At this level, organizations implement ongoing, real-time monitoring and reporting. This approach is strategic for providers aiming to establish themselves as highly trusted cloud providers with advanced threat detection and response capabilities.

Simplifying Compliance with Cross-Mapping of Controls

One advantage of CSA STAR is its cross-mapping capability, which allows cloud providers to map ISO 27001 controls to CCM. This approach simplifies reporting and provides transparency, as organizations can demonstrate how each ISO 27001 control is implemented with cloud-specific adaptations. Rather than viewing ISO 27001 as a checklist, organizations can adopt it as a dynamic risk management framework, enhanced by CCM controls to address areas ISO 27001 does not explicitly address.

Conclusion: The Risk-Based Flexibility of ISO 27001 and the Value of CCM/CSA STAR

ISO 27001 is a risk-based standard that offers organizations with the flexibility to implement only the controls that align with their risk profile, fostering a security-first, risk-mitigation mindset.

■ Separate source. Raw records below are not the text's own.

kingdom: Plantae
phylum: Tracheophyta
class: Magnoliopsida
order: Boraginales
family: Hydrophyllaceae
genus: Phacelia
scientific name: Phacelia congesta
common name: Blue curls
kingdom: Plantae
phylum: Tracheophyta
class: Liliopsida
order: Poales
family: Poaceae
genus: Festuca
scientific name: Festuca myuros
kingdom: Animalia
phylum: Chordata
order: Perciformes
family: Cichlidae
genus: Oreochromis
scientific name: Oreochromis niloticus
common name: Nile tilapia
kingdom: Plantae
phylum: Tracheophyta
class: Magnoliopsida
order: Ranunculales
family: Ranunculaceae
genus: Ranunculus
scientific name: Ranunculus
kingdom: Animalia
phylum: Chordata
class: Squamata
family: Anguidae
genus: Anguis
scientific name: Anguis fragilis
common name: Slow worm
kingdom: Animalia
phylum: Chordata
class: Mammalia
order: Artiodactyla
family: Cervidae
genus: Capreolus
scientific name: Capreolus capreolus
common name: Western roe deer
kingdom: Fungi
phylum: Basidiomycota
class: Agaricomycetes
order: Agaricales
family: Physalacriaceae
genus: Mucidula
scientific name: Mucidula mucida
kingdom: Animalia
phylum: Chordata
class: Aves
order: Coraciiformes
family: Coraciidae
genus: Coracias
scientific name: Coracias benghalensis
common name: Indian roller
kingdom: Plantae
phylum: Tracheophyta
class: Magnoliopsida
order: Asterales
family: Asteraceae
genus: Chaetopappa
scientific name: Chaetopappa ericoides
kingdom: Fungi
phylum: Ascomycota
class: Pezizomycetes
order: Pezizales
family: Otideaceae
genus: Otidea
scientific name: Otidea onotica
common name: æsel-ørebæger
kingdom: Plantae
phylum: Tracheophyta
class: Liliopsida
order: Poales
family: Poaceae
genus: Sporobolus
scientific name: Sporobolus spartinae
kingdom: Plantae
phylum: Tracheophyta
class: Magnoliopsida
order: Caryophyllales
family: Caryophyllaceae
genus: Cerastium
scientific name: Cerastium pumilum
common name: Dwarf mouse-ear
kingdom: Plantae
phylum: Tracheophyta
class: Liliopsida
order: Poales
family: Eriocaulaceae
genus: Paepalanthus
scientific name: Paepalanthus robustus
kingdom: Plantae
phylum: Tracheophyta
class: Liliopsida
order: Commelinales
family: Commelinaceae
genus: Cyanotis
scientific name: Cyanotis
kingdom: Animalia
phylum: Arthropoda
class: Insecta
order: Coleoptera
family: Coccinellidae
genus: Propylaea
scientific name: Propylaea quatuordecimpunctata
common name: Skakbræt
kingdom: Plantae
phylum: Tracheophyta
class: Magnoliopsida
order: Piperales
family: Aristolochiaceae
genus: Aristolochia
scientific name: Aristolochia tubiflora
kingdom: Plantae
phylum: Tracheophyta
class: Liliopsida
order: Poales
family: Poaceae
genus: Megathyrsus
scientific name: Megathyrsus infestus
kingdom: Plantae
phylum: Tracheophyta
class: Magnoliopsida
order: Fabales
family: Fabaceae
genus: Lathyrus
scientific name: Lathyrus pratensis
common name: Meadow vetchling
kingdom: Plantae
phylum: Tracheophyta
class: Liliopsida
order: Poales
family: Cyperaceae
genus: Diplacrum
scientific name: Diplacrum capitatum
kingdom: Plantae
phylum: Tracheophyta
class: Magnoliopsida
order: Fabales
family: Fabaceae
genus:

However, for cloud service providers who face distinct risks, supplementing ISO 27001 with CCM and CSA STAR enables a more comprehensive approach to cloud security.

As cloud computing continues to grow, the additional focus provided by CCM and CSA STAR is invaluable for building trust with customers and ensuring that controls are adapted to meet the security needs of cloud environments. By embracing ISO 27001 as a risk management framework, enhanced by specialized controls from CCM, cloud providers can achieve effective, adaptable security that meets the demands of today’s evovling threat landscape.